O que é que significa ser mulher e até que ponto é que a feminilidade existe fora dos padrões que nos foram impostos? O que significa ser uma mulher feminina? Dou por mim a pensar que já está na altura de me tornar mais mulher, mas não sei bem o que isso quer dizer ou sequer porque é que me passa pela cabeça. Ocorre-me que a feminilidade possa ser subjectiva.

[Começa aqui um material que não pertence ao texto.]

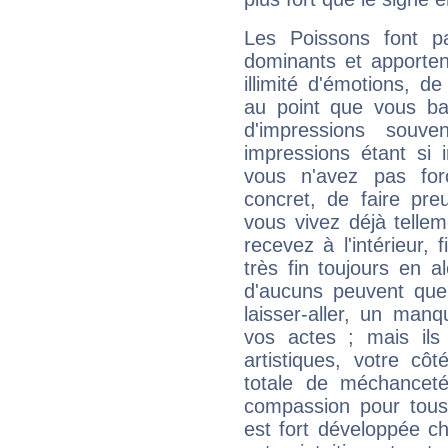
Les Poissons font pa
dominants et apporten
illimité d'émotions, de
au point que vous ba
d'impressions souve
impressions étant si 
vous n'avez pas for
concret, de faire pr
vous vivez déjà telle
recevez à l'intérieur
très fin toujours en al
d'aucuns peuvent quel
laisser-aller, un man
vos actes ; mais ils
artistiques, votre cô
totale de méchanceté
compassion pour tous 
est fort développée c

Mas depois olho-me ao espelho e foco-me no meu corpo e tudo o que está mal nele, tudo o que devia ser mais assim ou assado, tudo o que não é delicado ou digno de ser dito feminino. Começo a pensar se já não é altura de começar a vestir-me mais como uma mulher, arranjar-me mais como uma mulher, comportar-me mais como uma mulher que faz coisas de mulher e gosta de coisas mulher. Mas percebo rapidamente o quão estúpido é pensar que tenho de gostar de certas coisas por causa do meu género, ou que sequer existem “coisas de mulher”.

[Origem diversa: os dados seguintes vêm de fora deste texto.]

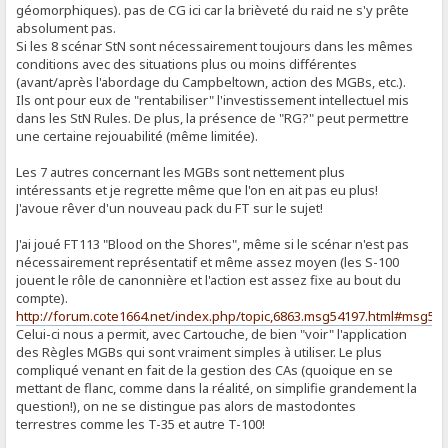
géomorphiques). pas de CG ici car la brièveté du raid ne s'y prête
absolument pas.
Si les 8 scénar StN sont nécessairement toujours dans les mêmes
conditions avec des situations plus ou moins différentes
(avant/après l'abordage du Campbeltown, action des MGBs, etc.).
Ils ont pour eux de "rentabiliser" l'investissement intellectuel mis
dans les StN Rules. De plus, la présence de "RG?" peut permettre
une certaine rejouabilité (même limitée).
Les 7 autres concernant les MGBs sont nettement plus
intéressants et je regrette même que l'on en ait pas eu plus!
J'avoue rêver d'un nouveau pack du FT sur le sujet!
J'ai joué FT113 "Blood on the Shores", même si le scénar n'est pas
nécessairement représentatif et même assez moyen (les S-100
jouent le rôle de canonnière et l'action est assez fixe au bout du
compte).
http://forum.cote1664.net/index.php/topic,6863.msg54197.html#msg54
Celui-ci nous a permit, avec Cartouche, de bien "voir" l'application
des Règles MGBs qui sont vraiment simples à utiliser. Le plus
compliqué venant en fait de la gestion des CAs (quoique en se
mettant de flanc, comme dans la réalité, on simplifie grandement la
question!), on ne se distingue pas alors de mastodontes
terrestres comme les T-35 et autre T-100!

Gosto do que gosto porque sou uma pessoa. E acho que o ser mulher tem muito mais a ver, na minha experiência subjectiva, com a dor que estas imposições provocam. Não tenho a certeza de nada, por isso só falo da minha experiência. Mas sufoco com a realização de que muito provavelmente nunca vou conseguir discernir entre o que realmente gosto e aquilo que apenas me agrada porque me foi imposto enquanto ser feminino. Portanto, acho que navegar no mundo enquanto ser feminino passa muito por descortinar aquilo de que gostamos e queremos para nós porque é nosso e nos faz felizes e o que achamos que temos de gostar porque somos mulheres.

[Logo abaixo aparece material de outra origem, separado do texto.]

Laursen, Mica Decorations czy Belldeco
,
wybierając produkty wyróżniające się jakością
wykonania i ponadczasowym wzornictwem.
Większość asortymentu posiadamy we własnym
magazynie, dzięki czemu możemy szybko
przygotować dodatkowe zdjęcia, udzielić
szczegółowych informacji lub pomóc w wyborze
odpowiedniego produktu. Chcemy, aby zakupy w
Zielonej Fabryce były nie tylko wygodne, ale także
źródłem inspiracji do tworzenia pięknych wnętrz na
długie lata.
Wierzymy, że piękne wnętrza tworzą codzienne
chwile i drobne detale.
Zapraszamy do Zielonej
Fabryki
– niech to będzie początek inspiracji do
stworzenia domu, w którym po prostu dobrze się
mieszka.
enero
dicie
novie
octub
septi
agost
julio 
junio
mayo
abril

Acho também que ser mulher é uma experiência muito subjectiva, apesar de todas as dores que partilhamos. A consciência da opressão molda-nos, mas não há nada de intrinsecamente espiritual ou partilhado em ser mulher, a não ser que nos sentimos mulheres e partilhamos a dor que é ser mulher num mundo criado às nossas costas. Partilhamos a inferioridade que nos impuseram, a beleza que dizem ser nossa porque somos por natureza seres mais agradáveis e gentis e, acima de tudo, partilhamos a raiva por nos quererem forçar coisas que não somos. Não somos belas e cheirosas, os nossos corpos não são lindos porque somos mulheres. Somos seres humanos cujo corpo serve como veículo para experienciar e viver no mundo, somos cérebros com as mesmas capacidades analíticas e lógicas de qualquer outro ser humano. Temos no nosso coração o ódio também, e não só o amor e o desejo de cuidar.
Exigimos apenas que não nos coloquem num falso pedestal de falsas qualidades enquanto nos infantilizam e sexualizam ao mesmo tempo. Não existimos com o propósito de cuidar, não temos energia feminina que nos torna mais aptas a dar o nosso sangue e alma pelos outros. Somos um desejo de libertação.